Task directions.
Print each entry precisely; exclude the pictures.

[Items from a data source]
Content starts

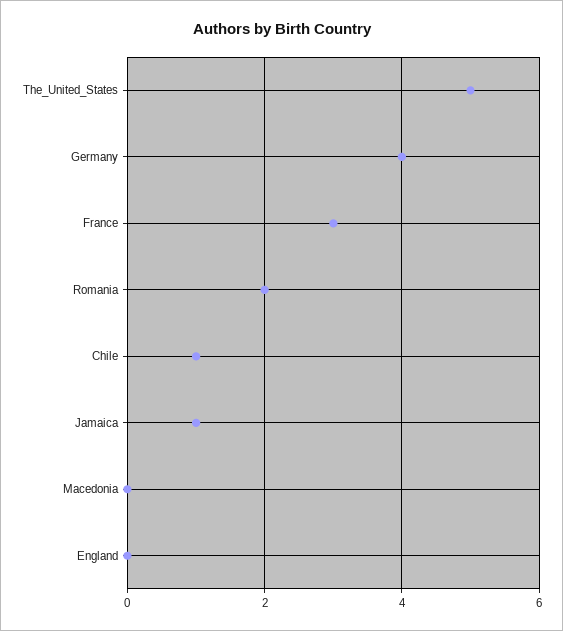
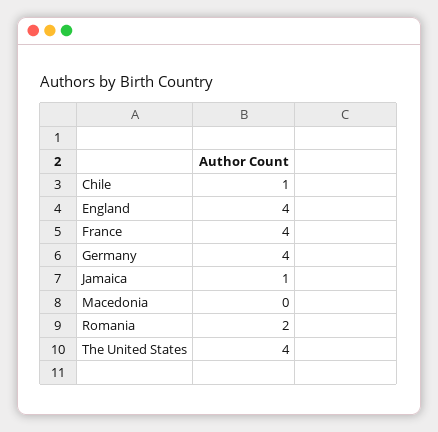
  {
-   "The_United_States": 5,
+   "The_United_States": 4,
    "Germany": 4,
-   "France": 3,
+   "France": 4,
    "Romania": 2,
    "Chile": 1,
    "Jamaica": 1,
    "Macedonia": 0,
-   "England": 0
+   "England": 4
  }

Content ends

Solution to the exercise.
  {
-   "The_United_States": 5,
+   "The_United_States": 4,
    "Germany": 4,
-   "France": 3,
+   "France": 4,
    "Romania": 2,
    "Chile": 1,
    "Jamaica": 1,
    "Macedonia": 0,
-   "England": 0
+   "England": 4
  }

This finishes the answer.